● **What the task asks**:
Put every line of the items below into a Markdown table with two columns, Row and Line. Number the rows in order, skip blank lines, and leave out the pictures.

● **Input records**:

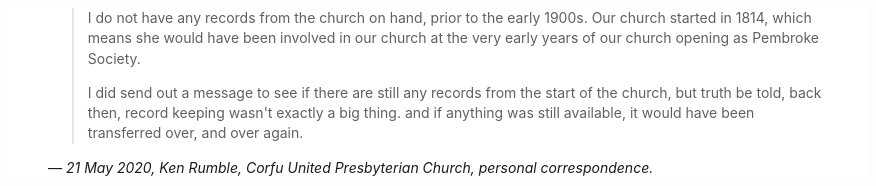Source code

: 
<figure class="quote-only">
<blockquote>
<p>I do not have any records from the church on hand, prior to the early 1900s.  Our church started in 1814, which means she would have been involved in our church at the very early years of our church opening as Pembroke Society.
</p>

<p>I did send out a message to see if there are still any records from the start of the church, but truth be told, back then, record keeping wasn't exactly a big thing. and if anything was still available, it would have been transferred over, and over again. 
</p>
</blockquote>
<figcaption><cite>— 21 May 2020, Ken Rumble, Corfu United Presbyterian Church, personal correspondence.</cite>
</figcaption>
</figure>


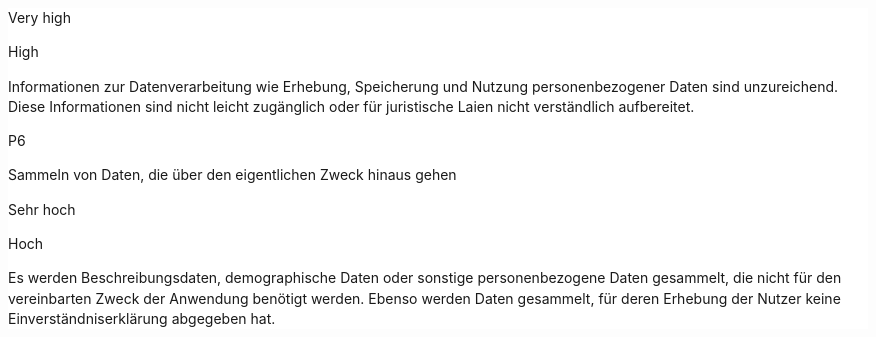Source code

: <td bgcolor="red">

Very high

</td>

<td bgcolor="orange">

High

</td>

<td>

Informationen zur Datenverarbeitung wie Erhebung, Speicherung und
Nutzung personenbezogener Daten sind unzureichend. Diese Informationen
sind nicht leicht zugänglich oder für juristische Laien nicht
verständlich aufbereitet.

</td>

</tr>

<tr>

<td>

P6

</td>

<td>

Sammeln von Daten, die über den eigentlichen Zweck hinaus gehen

</td>

<td bgcolor="red">

Sehr hoch

</td>

<td bgcolor="orange">

Hoch

</td>

<td>

Es werden Beschreibungsdaten, demographische Daten oder sonstige
personenbezogene Daten gesammelt, die nicht für den vereinbarten Zweck
der Anwendung benötigt werden. Ebenso werden Daten gesammelt, für deren
Erhebung der Nutzer keine Einverständniserklärung abgegeben hat.

</td>

</tr>

<tr>

<td>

● **Response area**:
| Row | Line |
|---|---|
| 1 | Source code |
| 2 | :  |
| 3 | <figure class="quote-only"> |
| 4 | <blockquote> |
| 5 | <p>I do not have any records from the church on hand, prior to the early 1900s.  Our church started in 1814, which means she would have been involved in our church at the very early years of our church opening as Pembroke Society. |
| 6 | </p> |
| 7 | <p>I did send out a message to see if there are still any records from the start of the church, but truth be told, back then, record keeping wasn't exactly a big thing. and if anything was still available, it would have been transferred over, and over again.  |
| 8 | </p> |
| 9 | </blockquote> |
| 10 | <figcaption><cite>— 21 May 2020, Ken Rumble, Corfu United Presbyterian Church, personal correspondence.</cite> |
| 11 | </figcaption> |
| 12 | </figure> |
| 13 | Source code |
| 14 | : <td bgcolor="red"> |
| 15 | Very high |
| 16 | </td> |
| 17 | <td bgcolor="orange"> |
| 18 | High |
| 19 | </td> |
| 20 | <td> |
| 21 | Informationen zur Datenverarbeitung wie Erhebung, Speicherung und |
| 22 | Nutzung personenbezogener Daten sind unzureichend. Diese Informationen |
| 23 | sind nicht leicht zugänglich oder für juristische Laien nicht |
| 24 | verständlich aufbereitet. |
| 25 | </td> |
| 26 | </tr> |
| 27 | <tr> |
| 28 | <td> |
| 29 | P6 |
| 30 | </td> |
| 31 | <td> |
| 32 | Sammeln von Daten, die über den eigentlichen Zweck hinaus gehen |
| 33 | </td> |
| 34 | <td bgcolor="red"> |
| 35 | Sehr hoch |
| 36 | </td> |
| 37 | <td bgcolor="orange"> |
| 38 | Hoch |
| 39 | </td> |
| 40 | <td> |
| 41 | Es werden Beschreibungsdaten, demographische Daten oder sonstige |
| 42 | personenbezogene Daten gesammelt, die nicht für den vereinbarten Zweck |
| 43 | der Anwendung benötigt werden. Ebenso werden Daten gesammelt, für deren |
| 44 | Erhebung der Nutzer keine Einverständniserklärung abgegeben hat. |
| 45 | </td> |
| 46 | </tr> |
| 47 | <tr> |
| 48 | <td> |